[Supplied data Boundary: Start]

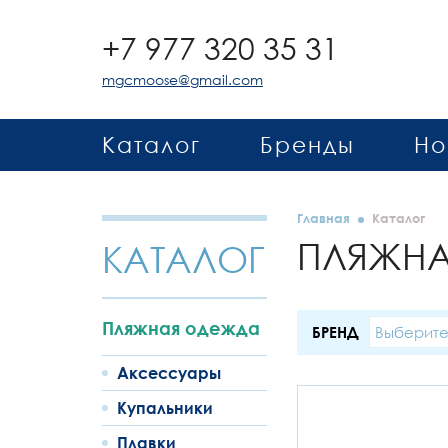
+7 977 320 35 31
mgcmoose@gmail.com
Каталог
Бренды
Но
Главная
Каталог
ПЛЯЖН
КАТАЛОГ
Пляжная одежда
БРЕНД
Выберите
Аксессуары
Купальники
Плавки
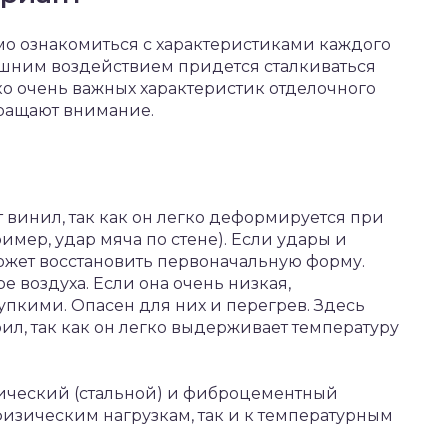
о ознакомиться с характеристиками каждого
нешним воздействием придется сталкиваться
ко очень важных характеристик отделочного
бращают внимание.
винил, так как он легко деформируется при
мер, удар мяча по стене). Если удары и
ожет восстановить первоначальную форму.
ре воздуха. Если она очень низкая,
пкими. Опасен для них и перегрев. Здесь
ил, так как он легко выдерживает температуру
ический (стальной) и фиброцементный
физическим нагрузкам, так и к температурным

[Supplied data Boundary: End]
[Supplied data Boundary: Start]

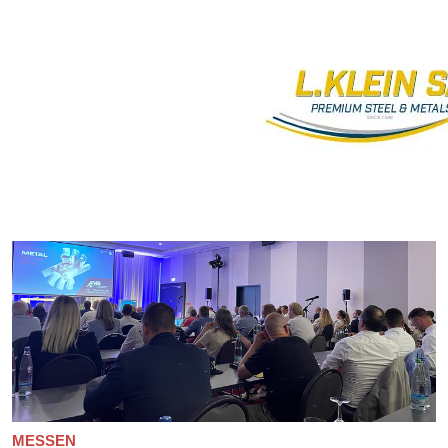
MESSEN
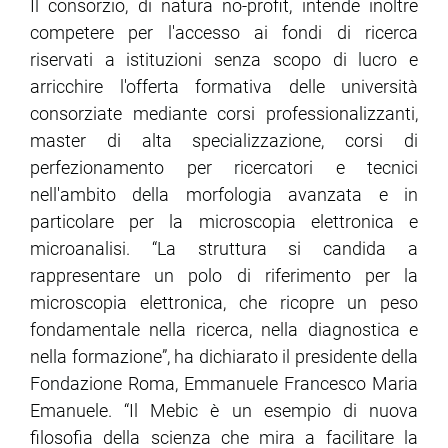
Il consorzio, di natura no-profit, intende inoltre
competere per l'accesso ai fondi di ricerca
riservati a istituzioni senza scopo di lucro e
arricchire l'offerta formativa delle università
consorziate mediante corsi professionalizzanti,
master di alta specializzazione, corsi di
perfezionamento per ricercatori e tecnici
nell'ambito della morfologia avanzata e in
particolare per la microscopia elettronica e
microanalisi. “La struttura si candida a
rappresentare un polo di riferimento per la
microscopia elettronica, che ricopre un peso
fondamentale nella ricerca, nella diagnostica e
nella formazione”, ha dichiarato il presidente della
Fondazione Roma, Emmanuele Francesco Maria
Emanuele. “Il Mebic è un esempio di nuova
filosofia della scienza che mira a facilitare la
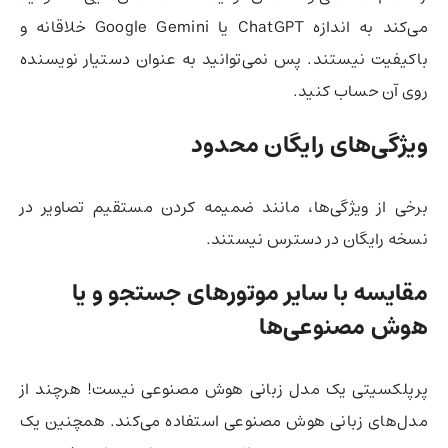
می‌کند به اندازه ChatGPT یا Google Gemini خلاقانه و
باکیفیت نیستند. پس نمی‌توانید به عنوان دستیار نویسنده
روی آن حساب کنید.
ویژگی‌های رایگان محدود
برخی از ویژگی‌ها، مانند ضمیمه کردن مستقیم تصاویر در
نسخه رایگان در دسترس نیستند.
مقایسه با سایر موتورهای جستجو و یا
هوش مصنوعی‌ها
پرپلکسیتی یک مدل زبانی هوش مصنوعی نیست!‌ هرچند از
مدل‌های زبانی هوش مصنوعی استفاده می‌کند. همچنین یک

[Supplied data Boundary: End]

• [Your assignment]:
Lines with "رایگان": state how many there are in the records, and nothing more.

• [Exercise output]:
2